This section provides you with the ETL best practices for Exasol.
Switch from ETL to ELT
ETL (Extract, Transform, Load) is one of the most commonly used methods for transferring data from a source system to a database. However, there are cases where you might want to use ELT instead.
An ETL process involves extracting the data from sources, transforming it, and then loading this data into the database.
An ELT (Extract, Load, Transform) process involves extracting data from sources, loading it into a staging area in the database, transforming the data using SQL (adjust formats, check primary keys, check foreign keys, check data quality, normalize data), and then integrating data into the target schema. The staging area here is usually a schema within the database which buffers the data for the transformation. The transformed data is then integrated into the corresponding target schema of the same Exasol database instance.

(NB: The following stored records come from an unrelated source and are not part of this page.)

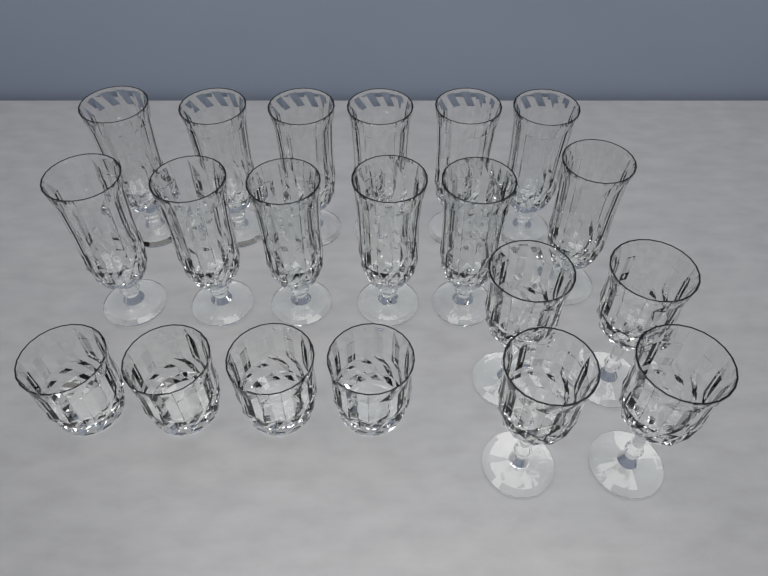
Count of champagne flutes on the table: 12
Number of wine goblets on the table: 4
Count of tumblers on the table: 4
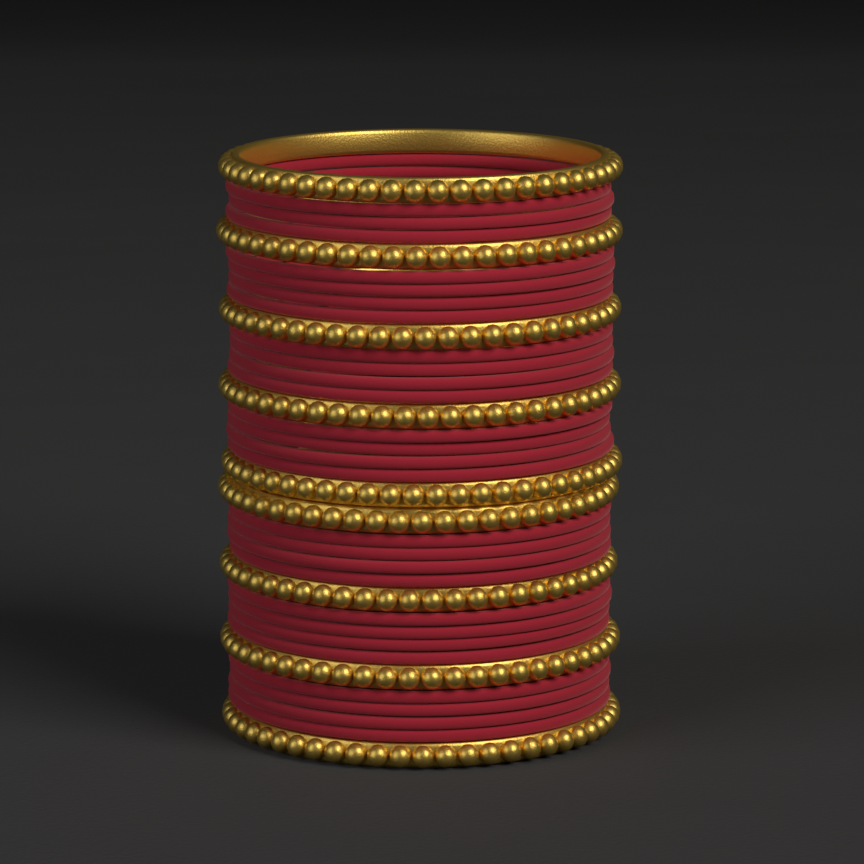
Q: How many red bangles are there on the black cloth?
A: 27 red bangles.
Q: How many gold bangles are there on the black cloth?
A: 9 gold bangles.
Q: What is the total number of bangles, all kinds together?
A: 36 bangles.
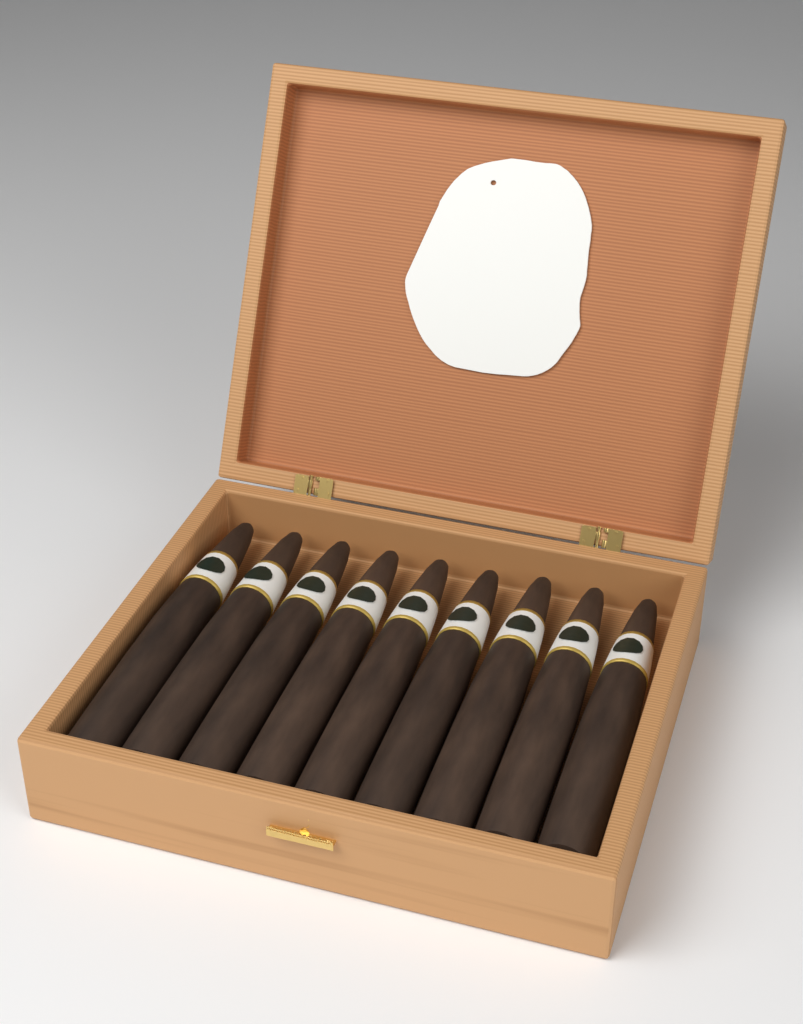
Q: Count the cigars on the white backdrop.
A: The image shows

Advantages of using a staging area for ELT process:
- Since the transformation is done from within the database, the full cluster performance is utilized.
- It provides fast and easy integration of data from the staging area into the target schema.

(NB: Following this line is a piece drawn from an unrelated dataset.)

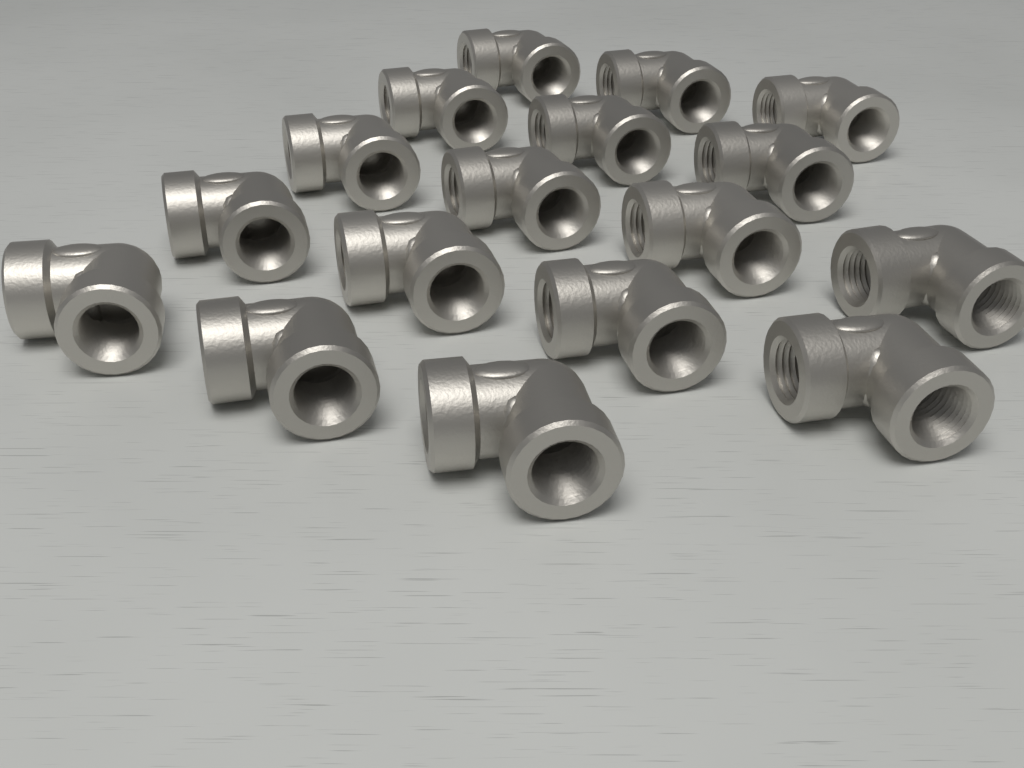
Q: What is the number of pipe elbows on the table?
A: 17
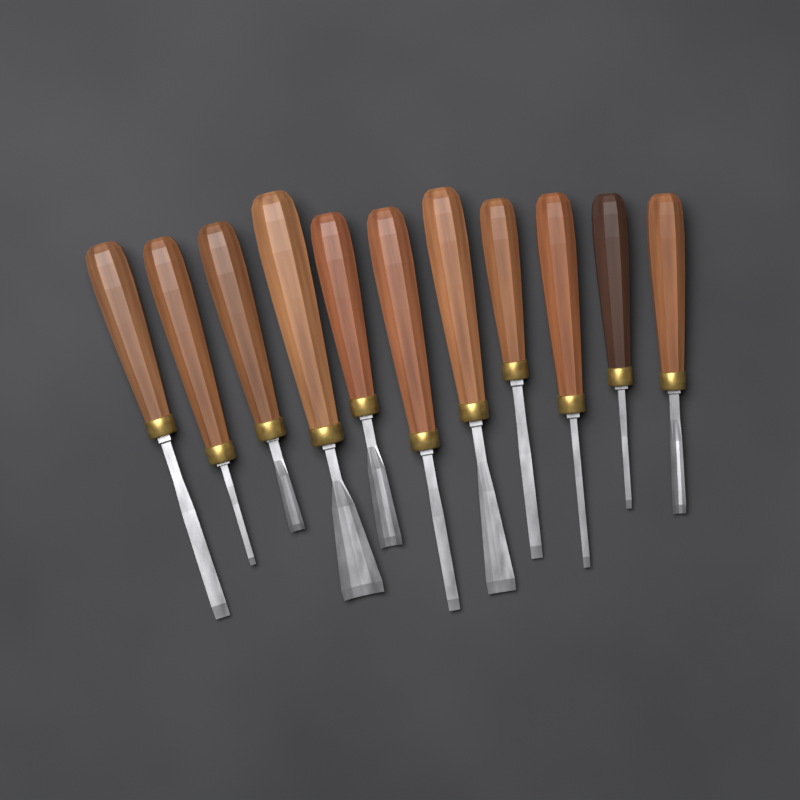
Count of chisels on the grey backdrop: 11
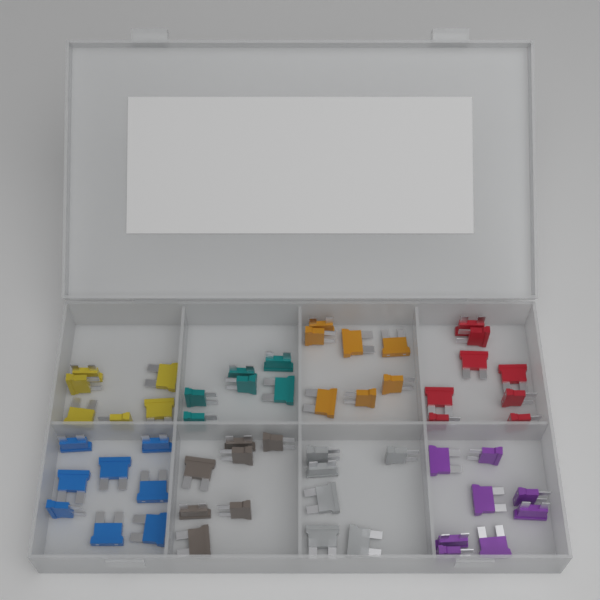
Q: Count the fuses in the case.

- There is no contamination of data in the target schema with the temporary staging data.
When transforming the source data within Exasol, consider a change in paradigm. Instead of processing data row-based, processing data as data sets are more appropriate. When transforming data as data sets, the process is as follows:
- Identify the possible error cases
- Check all rows and set error codes
- Integrate all correct rows in the target tables
- Optional – keep invalid data on the staging area for further processing
Primary Key Constraint Check
Since Exasol supports no cursors, execute all checks on the data within the staging area, and integrate only the transformed and checked data into the target schema. For example:
- Fact table SALES_POSITIONS - PK (SALES_ID, POSITION_ID) - FK (SALES_ID)

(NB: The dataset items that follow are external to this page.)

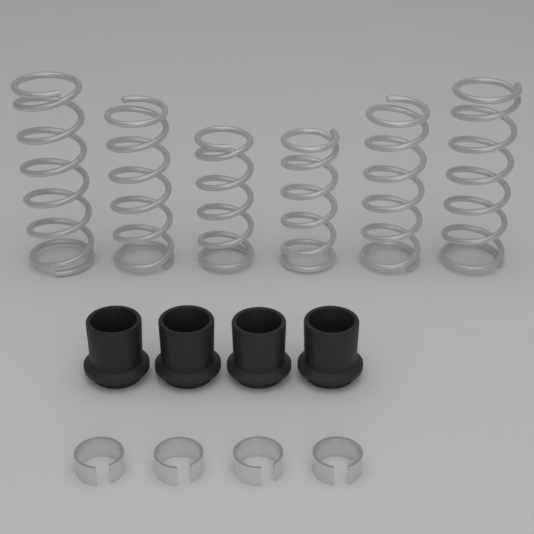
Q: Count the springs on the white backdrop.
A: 6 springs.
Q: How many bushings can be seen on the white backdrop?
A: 4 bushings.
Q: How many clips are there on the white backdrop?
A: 4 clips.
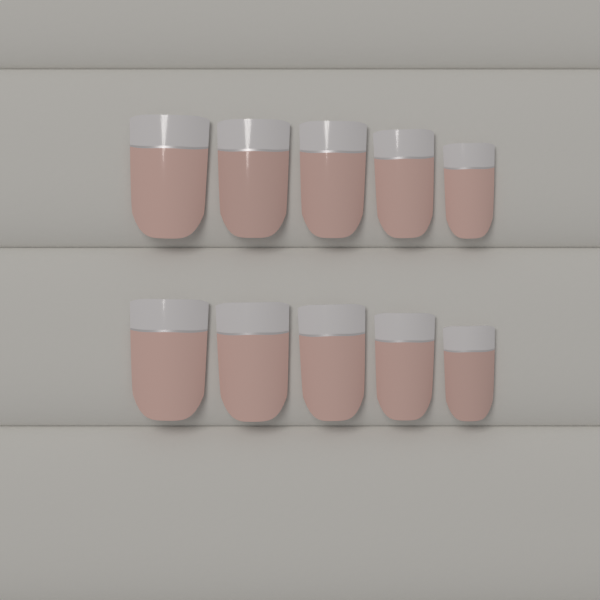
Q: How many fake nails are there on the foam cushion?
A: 10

– Staging table SALES_POS_UPDATE – This includes only the relevant columns.
Therefore, only the new sales position is transferred from the staging table to target schema, leaving the erroneous entries in the staging table with an appropriate error message.
As an example for set-based approach to the above:
UPDATE STG.SALES_POS_UPDATE su SET error_text='SALES_ID already exists' WHERE EXISTS ( SELECT 1 FROM RETAIL.SALES_POSITIONS s WHERE s.SALES_ID = su.SALES_ID ) ; INSERT INTO RETAIL.SALES_POSITIONS (SELECT SALES_ID, POSITION_ID, ARTICLE_ID, AMOUNT, PRICE, VOUCHER_ID, CANCELED FROM STG.SALES_POS_UPDATE su WHERE su.ERROR_TEXT IS NULL ); DELETE FROM STG.SALES_POS_UPDATE WHERE error_text IS NULL;
In many cases, the staging table not only contains new entries but also updates of existing rows. The sales positions that should be removed from the SALES_POSITIONS table might be located in the staging table too. For this purpose, you could omit the primary key check and replace the INSERT by an appropriate MERGE statement as shown below:
MERGE INTO RETAIL.SALES_POSITIONS s USING STG.SALES_POS_UPDATE su ON s.SALES_ID = su.SALES_ID AND s.POSITION_ID = su.POSITION_ID WHEN MATCHED THEN UPDATE SET s.VOUCHER_ID = su.VOUCHER_ID WHEN NOT MATCHED THEN INSERT VALUES (SALES_ID, POSITION_ID, ARTICLE_ID, AMOUNT, PRICE, VOUCHER_ID, CANCELED) ;
Avoid Small Data Inserts
IMPORT vs. INSERT
We recommend you use the IMPORT statement over INSERT as it performs better than the INSERT statement. If you are loading smaller data (say about 100 rows), using INSERT statement might be faster. However, for larger amounts of data (10,000 plus rows), IMPORT is the fastest and the best way to load data.
Multiple INSERT statements from different sessions done simultaneously will very likely lead to transaction conflicts if done towards the same tables or you would receive the WAIT FOR COMMIT message and may experience further delays. Hence, it is best to avoid multiple INSERTS statements into the same table and instead use the bulk load option.
Use Bulk Insert
To enhance the performance of data insertion, use bulk insert option. To bulk-insert data, group multiple rows in a single multi-row INSERT statement. Choose the bulk size as large as possible.
Data Import / Export
Instead of a separate bulk loading tool, Exasol provides integrated SQL commands IMPORT and EXPORT to ingest and extract data from / to all kinds of systems. You can integrate data from flat files, databases, Hadoop, or any type of data source. You can even write your own connectors by using ETL UDFs.
Use IMPORT / EXPORT to transfer data between Exasol and
- Exasol databases
- Oracle databases (using Oracle OCI)
- Generic databases (using a JDBC driver)
- Files (CSV, FBV)
- UDF Scripts (including Hadoop)
To achieve an optimal parallelization:
- Importing from Exasol databases is always parallelized. For Exasol, loading tables directly is significantly faster than using the STATEMENT option.
- If you import data from Oracle sources, partitioned tables will be loaded in parallel.
- Specifying multiple statements is only possible for JDBC and Oracle sources.